Jika Program KB Gagal

Di masa lalu, atau tepatnya di zaman Orde Baru, Keluarga Berencana (KB) menjadi salah satu program tersukses. Namun, banyak pula yang menilai program ini sangat dipaksakan karena masuk ke seluruh instansi, termasuk militer dan polisi, bahkan sampai ke relung-relung kehidupan pribadi. Banyak yang menentang penggunaan alat kontrasepsi dan program secara keseluruhan.

Di tingkat internasional, harus diakui, program ini mendapat banyak penghargaan dan menjadi contoh bagi negara lain. Pejabat pusat dan daerah diundang ke Istana Presiden jika berhasil menjalankan program KB. Kader dan peserta KB terbaik menerima hadiah. Bagi masyarakat, dari dulu sampai sekarang, sebenarnya yang lebih penting adalah bagaimana mendapatkan pelayanan KB dengan mudah dan murah.

Membangun kesadaran akan pentingnya ber-KB memang tidak mudah, apalagi kepada puluhan juta pasangan usia subur yang memiliki latar belakang berbeda-beda, baik suku, adat, maupun agama. Sebagian dari mereka berada di daerah terpencil sehingga sulit dijangkau, atau kurang pendidikan dan memiliki adat yang tak mudah menerima sesuatu yang baru.

Ketika itu, hampir seluruh daerah memiliki kantor pelayanan KB, bahkan ada gudang khusus untuk menjamin ketersediaan stok, seperti halnya stok beras Badan Urusan Logistik (Bulog). Alasannya pun logis, jika stok habis maka masyarakat tak bisa mengakses kebutuhan alat atau obat KB, dan bobollah "pertahanan" pasangan usia subur.
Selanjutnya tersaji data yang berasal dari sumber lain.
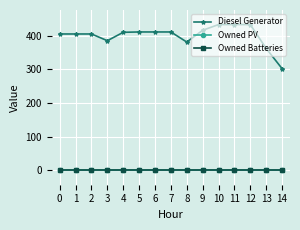

At how many categories does at least one series exceed 126?

15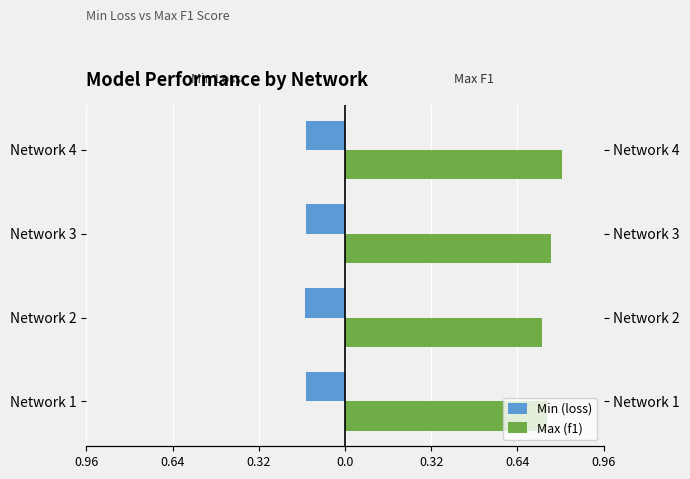

Which series has the largest range (max minus min)?

Max (f1)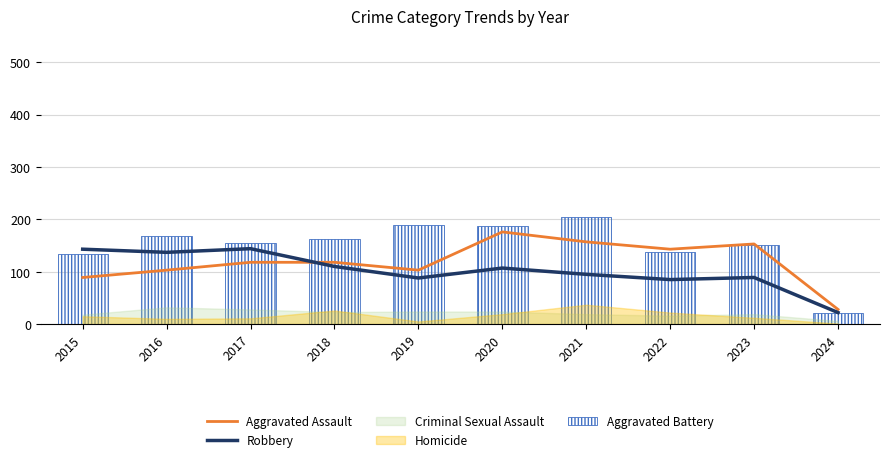

The Aggravated Assault series shows 190 at 2018. True or false?

False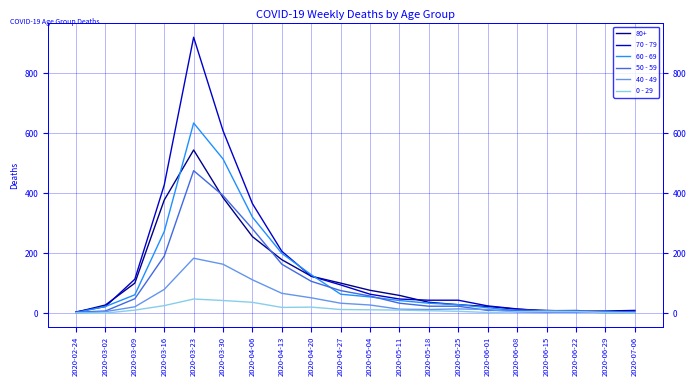

Between which two adjacent categories do 60 - 69 and 50 - 59 first intersect?

2020-02-24 and 2020-03-02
Jika hal ini terjadi di mana-mana bersiaplah untuk menghadapi ledakan jumlah penduduk.

Indonesia masih menjadi salah satu negara berpenduduk terbanyak di dunia, yakni 220 juta, dengan pertumbuhan 1,4 persen atau sekitar tiga juta per tahun. Ini berarti, setiap tahun kita harus menyediakan tambahan kebutuhan pangan dan hak-hak lain bagi tiga juta warga baru. Jika progam KB gagal, penduduk Indonesia bisa membengkak menjadi 250 juta pada 2017.
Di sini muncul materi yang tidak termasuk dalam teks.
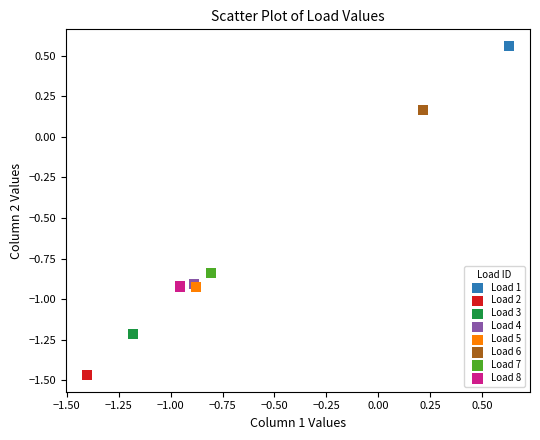

What are all the series names shown in the legend?

Load 1, Load 2, Load 3, Load 4, Load 5, Load 6, Load 7, Load 8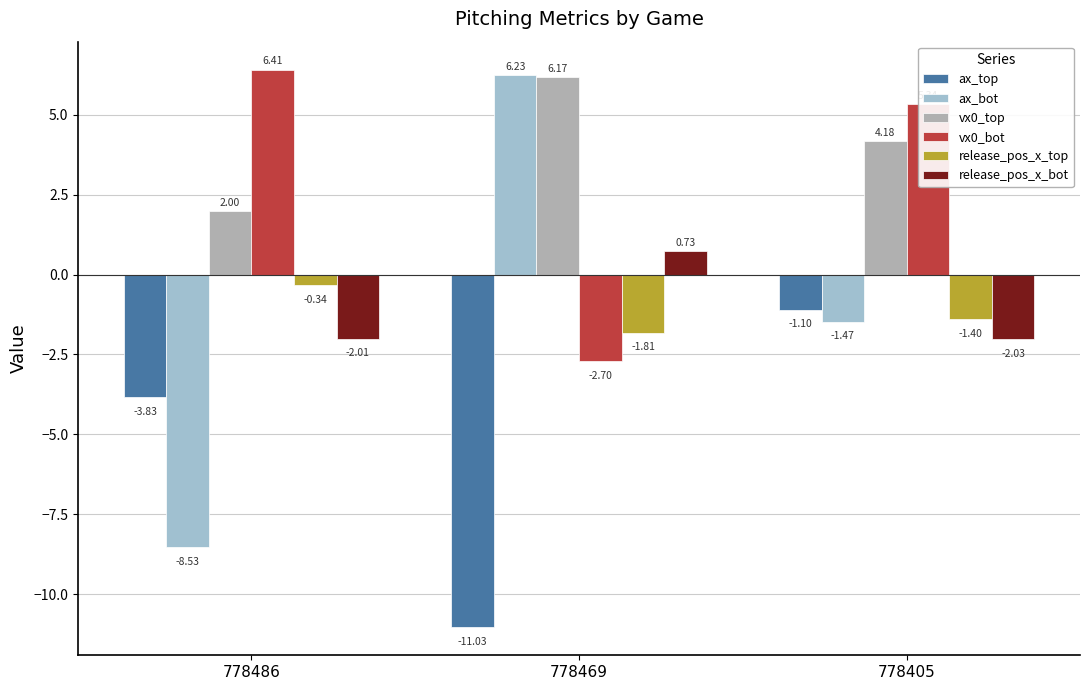

Which has a higher value, 778469 or 778486?

778486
Negara harus menjamin penyediaan pangan, pendidikan, kesehatan, lapangan kerja, perumahan, transportasi, dan kebutuhan lainnya untuk penduduk sebanyak itu. Pandangan "banyak anak, banyak rejeki" memang sudah memudar, karena di masa yang sulit ini mempunyai banyak anak bisa menjadi beban berat keluarga. Namun, masih banyak yang "kebobolan", terutama mereka yang tidak sanggup mengakses alat kontrasepsi.

Sebagai negara berpenduduk sangat banyak dengan indeks pembangunan manusia yang masih rendah, kita tentu ingin mengendalikan jumlah kelahiran. Kita patut menyesalkan jika program KB meredup dan perannya semakin menghilang. Jangan sampai penduduk miskin semakin sulit mengakses pelayanan untuk mendapatkan alat kontrasepsi yang murah atau gratis dan terjamin keamanannya.

Semboyan "Dua Anak Cukup" sempat menggema ke seluruh negeri. Namun, poster dan patung yang menggambarkan sebuah keluarga bahagia dengan dua anak, kini jarang ditemukan. Di awal reformasi, Badan Koordinasi Keluarga Berencana Nasional (BKKBN) hampir dibubarkan. Banyak Kantor BKKBN di daerah yang ditutup. Sementara itu, puluhan ribu penyuluh KB yang sudah terlatih terpaksa bekerja di bidang lain.

Institusi ini juga pernah rutin melaksanakan pendataan penduduk, termasuk kondisi ekonomi, pendidikan, dan kesehatan keluarga, dengan menggerakkan puluhan ribu kader. Sebaiknya pendataan disempurnakan untuk mengetahui kondisi riil masyarakat. Sejalan dengan itu, pelayanan KB perlu digalakkan kembali, dikaitan juga dengan kesehatan ibu dan anak, serta bagaimana meningkatkan kesejahteraan keluarga. Ini bisa berjalan baik jika terjalin kerja sama antarinstansi.